I like the direction this is going, but I am concerned about the change in the CopyFrom() signature. It won't directly break any calling code, but it does break any interfaces defined with Conn, Tx, etc. in mind. e.g.

type DB interface {
	Query(ctx context.Context, sql string, optionsAndArgs ...interface{}) (pgx.Rows, error)
	QueryRow(ctx context.Context, sql string, optionsAndArgs ...interface{}) pgx.Row
	CopyFrom(ctx context.Context, tableName pgx.Identifier, columnNames []string, rowSrc pgx.CopyFromSource) (int64, error)
}

An application or library using interface DB would break.

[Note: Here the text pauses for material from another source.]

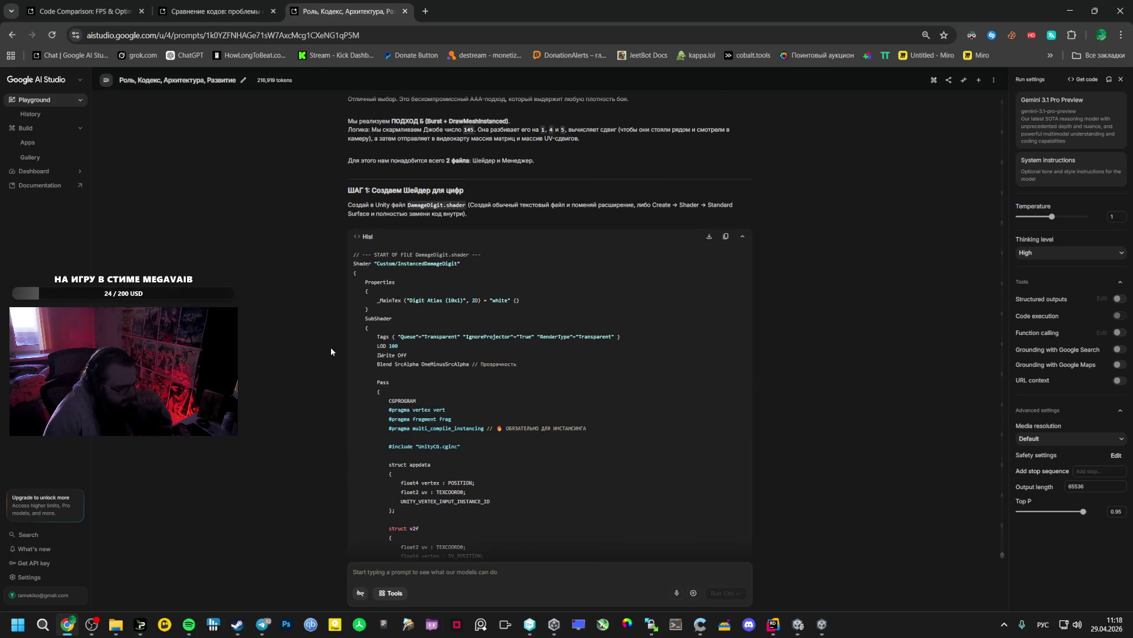
pyautogui.scroll(3, 331, 352)
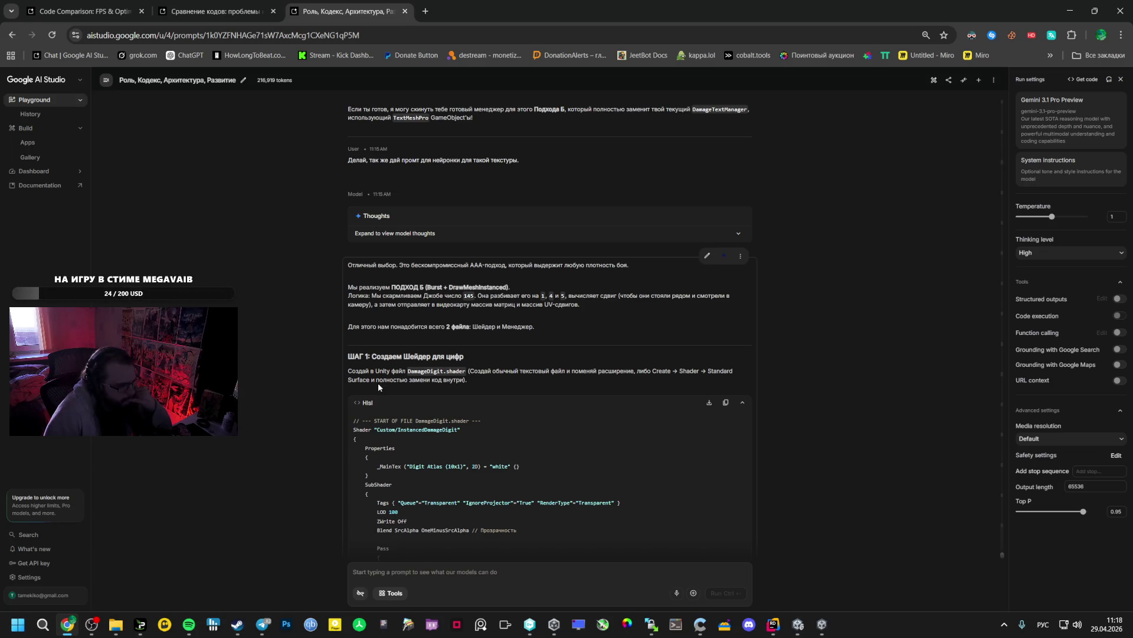
pyautogui.scroll(-10, 377, 383)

Would it be sufficient to use the default query exec mode without the ability to override? AFAIK, overriding the mode per query is extremely rare. I only included it on Query, QueryRow, and Exec for completeness and testing.

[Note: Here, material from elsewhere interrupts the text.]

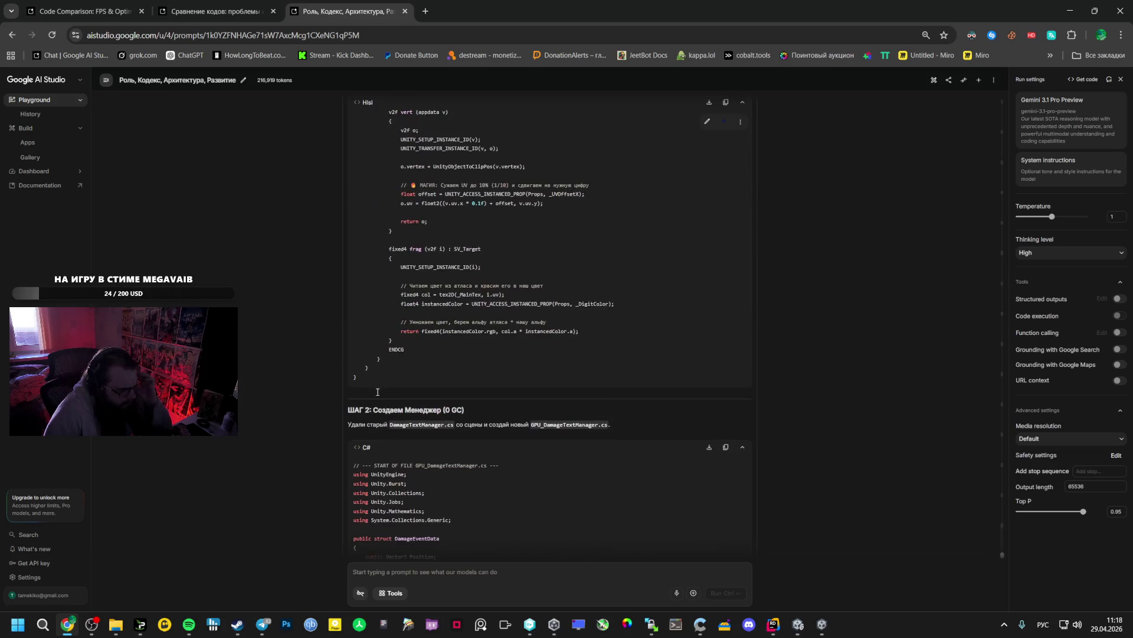
pyautogui.scroll(-7, 377, 395)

If it really needs to be controlled per call, perhaps a new optional interface could be created that rowSrc could implement. This interface could have a method to get the query exec mode. A wrapper struct could be created that wrapped the original CopyFromSource and added the new method.

@alejandrodnm
Copy link
Copy Markdown
Contributor Author

@jackc I really need to override it to avoid the the prepare statement and the cache 😅

We are using pgx in timescale/promscale to ingest metrics and traces, we insert the data using COPY. Basically we have a table per metric, and our COPY operations are always of the same 3 columns.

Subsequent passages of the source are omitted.